Consigne: Relevez toutes les lignes du listing où figure la chaîne « sQuery ».

Listing:
=======

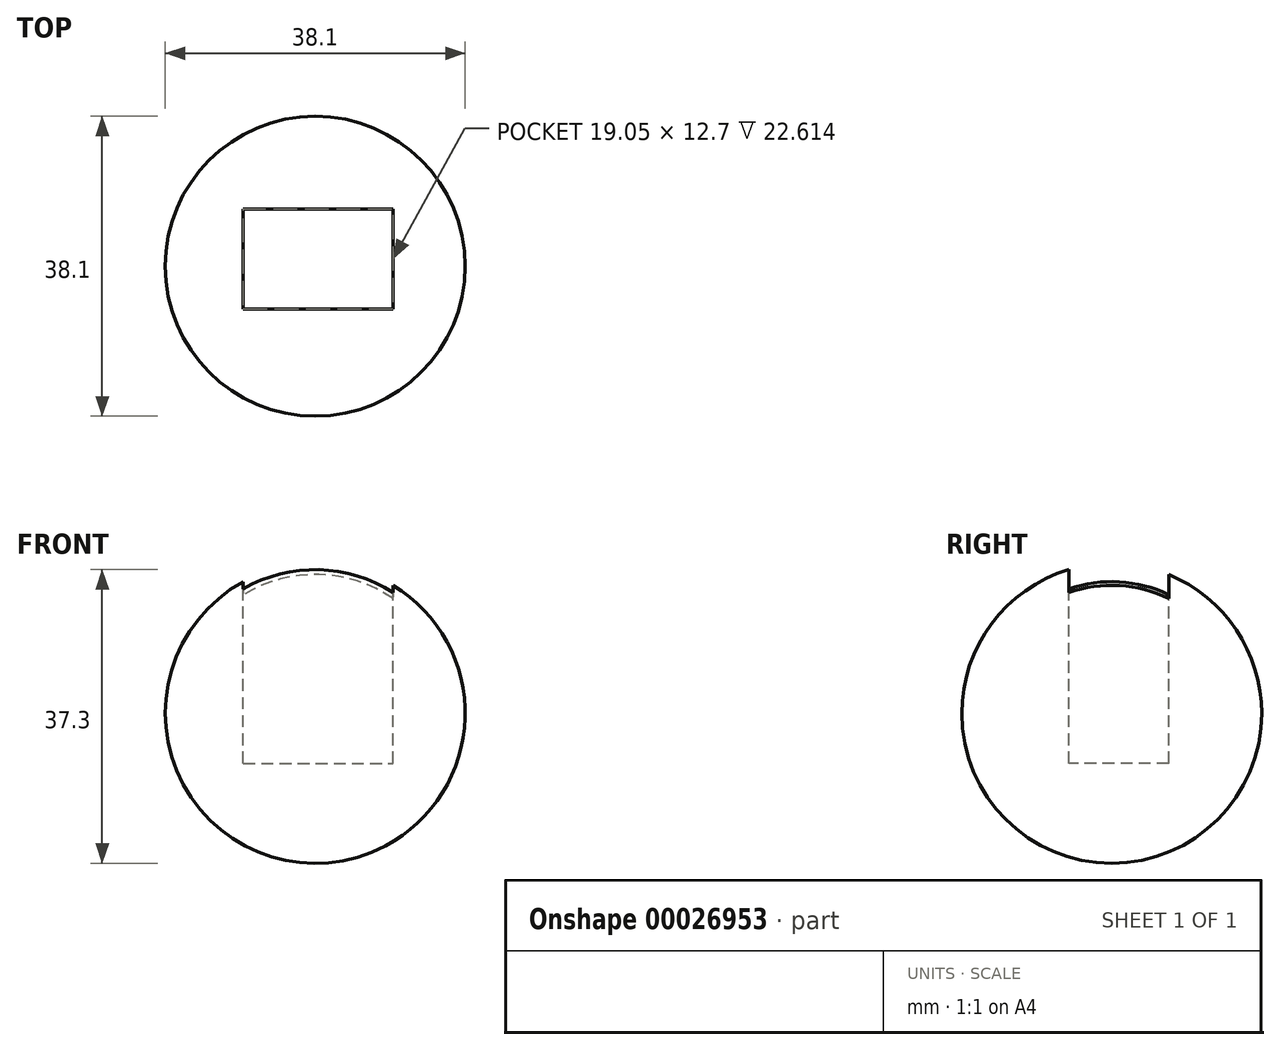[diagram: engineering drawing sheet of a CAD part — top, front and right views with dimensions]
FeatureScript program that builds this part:
annotation { "Feature Type Name" : "Feature", "Feature Type Description" : "" }
export const myFeature = defineFeature(function(context is Context, id is Id, definition is map)
    precondition{}
    {
        {
            var Q0;
            Q0=qCreatedBy(makeId("Top.planeOp"),FACE);
            var sketch = newSketch(context, id + "F0", { "sketchPlane" : qUnion([Q0])});
            skLineSegment(sketch, "E0", {"start": v(0, 24.5) * mm, "end": v(0, -13.6) * mm});
            skArc(sketch, "E1", {"start": v(0, -13.6) * mm, "mid": v(19.05, 5.46) * mm, "end": v(0, 24.5) * mm});
            skSolve(sketch);
        }
        {
            var Q0;
            Q0 = qSketchRegion(id + "F0", true);
            var Q1;
            Q1=sQuery(id+"F0.wireOp",EDGE,"E0");
            revolve(context, id + "F1", {"entities" : qUnion([Q0]), "axis" : qUnion([Q1]), "revolveType" : RevolveType.FULL});
        }
        {
            var Q0;
            Q0=qCreatedBy(makeId("Top.planeOp"),FACE);
            cPlane(context, id + "F2", {"entities" : qUnion([Q0]), "cplaneType" : CPlaneType.OFFSET, "offset" : 19.05 * mm, "width" : 152.4 * mm, "height" : 152.4 * mm});
        }
        {
            var Q0;
            Q0=qCreatedBy(id+"F2.planeOp",FACE);
            var sketch = newSketch(context, id + "F3", { "sketchPlane" : qUnion([Q0])});
            skLineSegment(sketch, "E2.bottom", {"start": v(-9.13, 12.7) * mm, "end": v(9.92, 12.7) * mm});
            skLineSegment(sketch, "E2.top", {"start": v(-9.13, 0) * mm, "end": v(9.92, 0) * mm});
            skLineSegment(sketch, "E2.left", {"start": v(-9.13, 12.7) * mm, "end": v(-9.13, 0) * mm});
            skLineSegment(sketch, "E2.right", {"start": v(9.92, 12.7) * mm, "end": v(9.92, 0) * mm});
            skSolve(sketch);
        }
        {
            var Q0;
            Q0=makeQuery(id+"F3.imprint","IMPRINT",FACE,{"disambiguationData":[TD([[makeQuery(id+"F3.imprint","IMPRINT",EDGE,{"derivedFrom":sQuery(id+"F3.wireOp",EDGE,"E2.bottom")}),-1.0]])]});
            extrude(context, id + "F4", {"entities" : qUnion([Q0]), "operationType" : NewBodyOperationType.REMOVE, "oppositeDirection" : true, "depth" : 25.4 * mm});
        }
    });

=======

Corrigé:
            Q1=sQuery(id+"F0.wireOp",EDGE,"E0");
            Q0=makeQuery(id+"F3.imprint","IMPRINT",FACE,{"disambiguationData":[TD([[makeQuery(id+"F3.imprint","IMPRINT",EDGE,{"derivedFrom":sQuery(id+"F3.wireOp",EDGE,"E2.bottom")}),-1.0]])]});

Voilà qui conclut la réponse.